Depuis le tournant des années 2000, les modèles systémiques globaux, et notamment le modèle World3, ont fait l’objet d’une attention plus soutenue tant dans le grand public que dans la communauté académique, du fait de l’émergence des problématiques environnementales. Dans le milieu académique, la critique (essentiellement économique) initiale, par ailleurs scientifiquement assez peu fondée, a fait place à une critique plus informée et également plus exigeante sur la validité de ce genre de modélisation, et, sur un autre front, on a vu émerger des modèles plus simples portant sur des questions plus précises.
Les questions soulevées depuis quelques années, notamment en termes de validation et d’analyse de sensibilité poussée (c’est-à-dire plus complexe et complète que celles qui sont pour l’instant disponibles dans la littérature) sont toujours sans réponse.

Méthode

Concernant le premier axe de travail, il s’agit en particulier de qualifier la robustesse du modèle en présence d’incertitude, en classifiant les variables en entrée en fonction de l’incertitude qu’elles injectent dans le modèle. Pour ce faire, des approches de classification non supervisée sont rapidement envisageables ; une autre piste possible est d’explorer dans quelle mesure la
programmation par contraintes pourrait permettre de réduire le temps de calcul des indices de sensibilité de type Sobol.
Plusieurs pistes sont actuellement envisagées pour le second axe de travail, et notamment une analyse automatisée de la topologie du réseau de variables du modèle et l’étude du lien entre la distance-to-positive-feedback et la dynamique du modèle dans l’espace des phases.

Résultats attendus

Idéalement, l’analyse de sensibilité devrait permettre de caractériser les différents régimes dynamiques du modèle. La principale question porte notamment sur la possibilité d’identifier les liens entre domaines de paramètres et boucles de rétroaction dominantes, et de croiser ces régimes avec la connaissance que l’on a par ailleurs sur les domaines de variation réalistes des paramètres d’entrée.

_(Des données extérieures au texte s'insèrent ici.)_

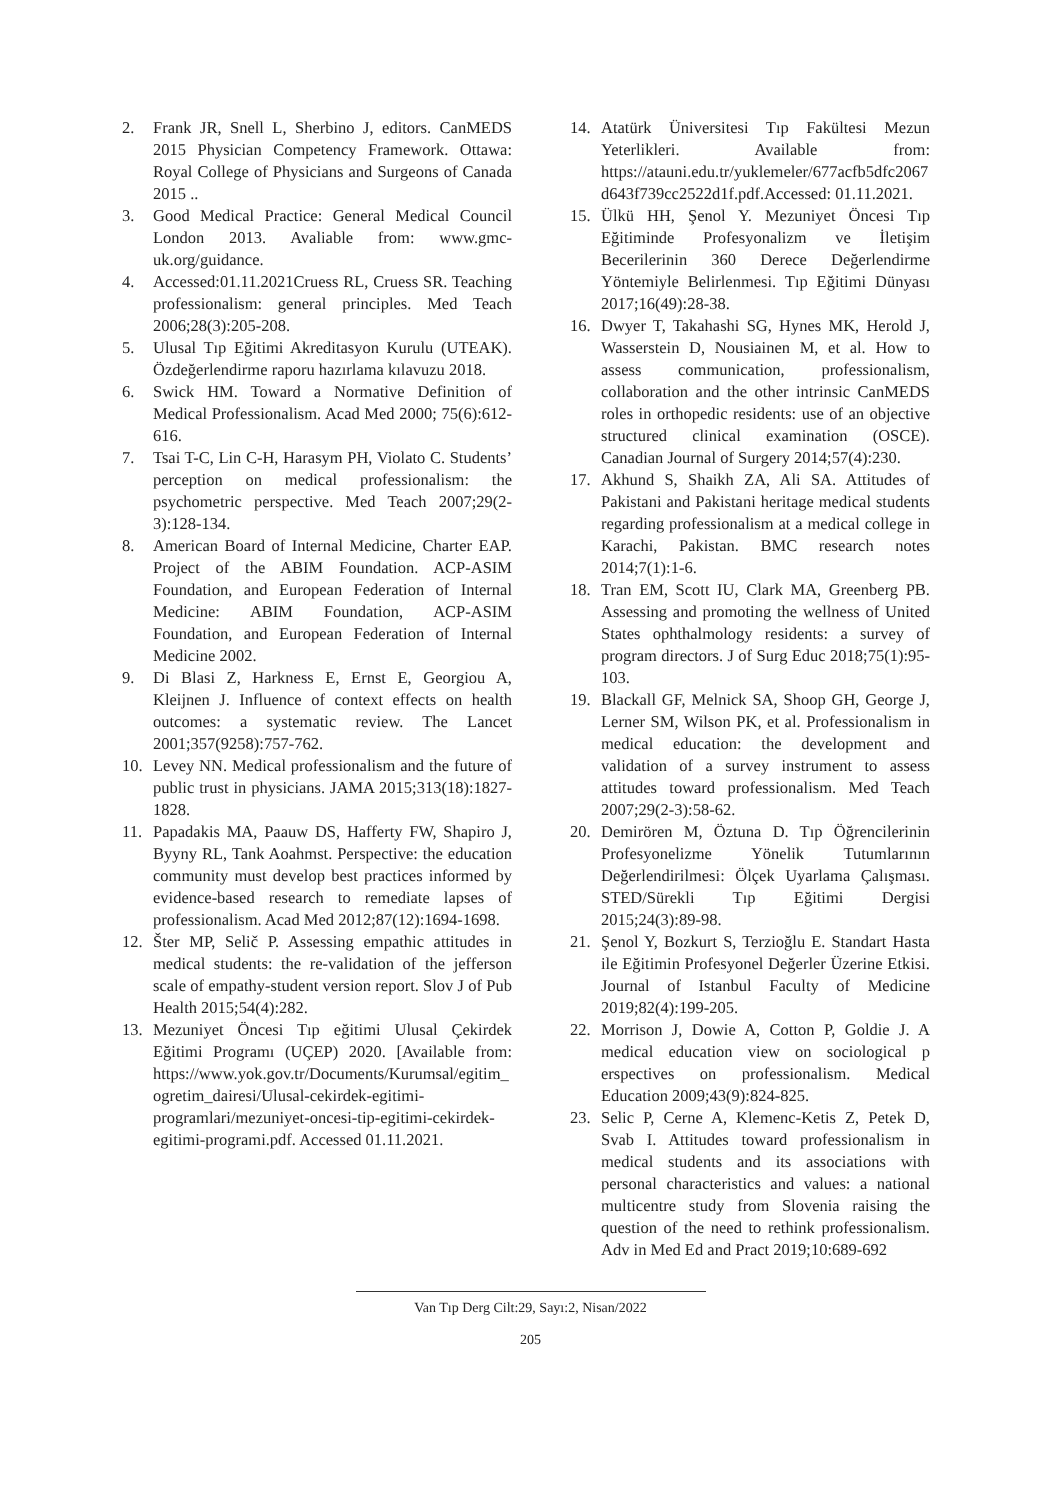2. Frank JR, Snell L, Sherbino J, editors. CanMEDS 2015 Physician Competency Framework. Ottawa: Royal College of Physicians and Surgeons of Canada 2015 ..
3. Good Medical Practice: General Medical Council London 2013. Avaliable from: www.gmc-uk.org/guidance.
4. Accessed:01.11.2021Cruess RL, Cruess SR. Teaching professionalism: general principles. Med Teach 2006;28(3):205-208.
5. Ulusal Tıp Eğitimi Akreditasyon Kurulu (UTEAK). Özdeğerlendirme raporu hazırlama kılavuzu 2018.
6. Swick HM. Toward a Normative Definition of Medical Professionalism. Acad Med 2000; 75(6):612-616.
7. Tsai T-C, Lin C-H, Harasym PH, Violato C. Students’ perception on medical professionalism: the psychometric perspective. Med Teach 2007;29(2-3):128-134.
8. American Board of Internal Medicine, Charter EAP. Project of the ABIM Foundation. ACP-ASIM Foundation, and European Federation of Internal Medicine: ABIM Foundation, ACP-ASIM Foundation, and European Federation of Internal Medicine 2002.
9. Di Blasi Z, Harkness E, Ernst E, Georgiou A, Kleijnen J. Influence of context effects on health outcomes: a systematic review. The Lancet 2001;357(9258):757-762.
10. Levey NN. Medical professionalism and the future of public trust in physicians. JAMA 2015;313(18):1827-1828.
11. Papadakis MA, Paauw DS, Hafferty FW, Shapiro J, Byyny RL, Tank Aoahmst. Perspective: the education community must develop best practices informed by evidence-based research to remediate lapses of professionalism. Acad Med 2012;87(12):1694-1698.
12. Šter MP, Selič P. Assessing empathic attitudes in medical students: the re-validation of the jefferson scale of empathy-student version report. Slov J of Pub Health 2015;54(4):282.
13. Mezuniyet Öncesi Tıp eğitimi Ulusal Çekirdek Eğitimi Programı (UÇEP) 2020. [Available from: https://www.yok.gov.tr/Documents/Kurumsal/egitim_ogretim_dairesi/Ulusal-cekirdek-egitimi-programlari/mezuniyet-oncesi-tip-egitimi-cekirdek-egitimi-programi.pdf. Accessed 01.11.2021.
14. Atatürk Üniversitesi Tıp Fakültesi Mezun Yeterlikleri. Available from: https://atauni.edu.tr/yuklemeler/677acfb5dfc2067d643f739cc2522d1f.pdf.Accessed: 01.11.2021.
15. Ülkü HH, Şenol Y. Mezuniyet Öncesi Tıp Eğitiminde Profesyonalizm ve İletişim Becerilerinin 360 Derece Değerlendirme Yöntemiyle Belirlenmesi. Tıp Eğitimi Dünyası 2017;16(49):28-38.
16. Dwyer T, Takahashi SG, Hynes MK, Herold J, Wasserstein D, Nousiainen M, et al. How to assess communication, professionalism, collaboration and the other intrinsic CanMEDS roles in orthopedic residents: use of an objective structured clinical examination (OSCE). Canadian Journal of Surgery 2014;57(4):230.
17. Akhund S, Shaikh ZA, Ali SA. Attitudes of Pakistani and Pakistani heritage medical students regarding professionalism at a medical college in Karachi, Pakistan. BMC research notes 2014;7(1):1-6.
18. Tran EM, Scott IU, Clark MA, Greenberg PB. Assessing and promoting the wellness of United States ophthalmology residents: a survey of program directors. J of Surg Educ 2018;75(1):95-103.
19. Blackall GF, Melnick SA, Shoop GH, George J, Lerner SM, Wilson PK, et al. Professionalism in medical education: the development and validation of a survey instrument to assess attitudes toward professionalism. Med Teach 2007;29(2-3):58-62.
20. Demirören M, Öztuna D. Tıp Öğrencilerinin Profesyonelizme Yönelik Tutumlarının Değerlendirilmesi: Ölçek Uyarlama Çalışması. STED/Sürekli Tıp Eğitimi Dergisi 2015;24(3):89-98.
21. Şenol Y, Bozkurt S, Terzioğlu E. Standart Hasta ile Eğitimin Profesyonel Değerler Üzerine Etkisi. Journal of Istanbul Faculty of Medicine 2019;82(4):199-205.
22. Morrison J, Dowie A, Cotton P, Goldie J. A medical education view on sociological p erspectives on professionalism. Medical Education 2009;43(9):824-825.
23. Selic P, Cerne A, Klemenc-Ketis Z, Petek D, Svab I. Attitudes toward professionalism in medical students and its associations with personal characteristics and values: a national multicentre study from Slovenia raising the question of the need to rethink professionalism. Adv in Med Ed and Pract 2019;10:689-692
Van Tıp Derg Cilt:29, Sayı:2, Nisan/2022
205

A défaut, on pourra a minima caractériser les limites de validité de différentes grandes catégories de scénarios en termes de paramètres d’entrée.
La seconde partie du travail quant à elle devrait affiner la compréhension de la structure des boucles de rétroaction, et d’identifier plus finement lesquelles sont les plus critiques vis-à-vis des conclusions qualitatives des différents scénarios.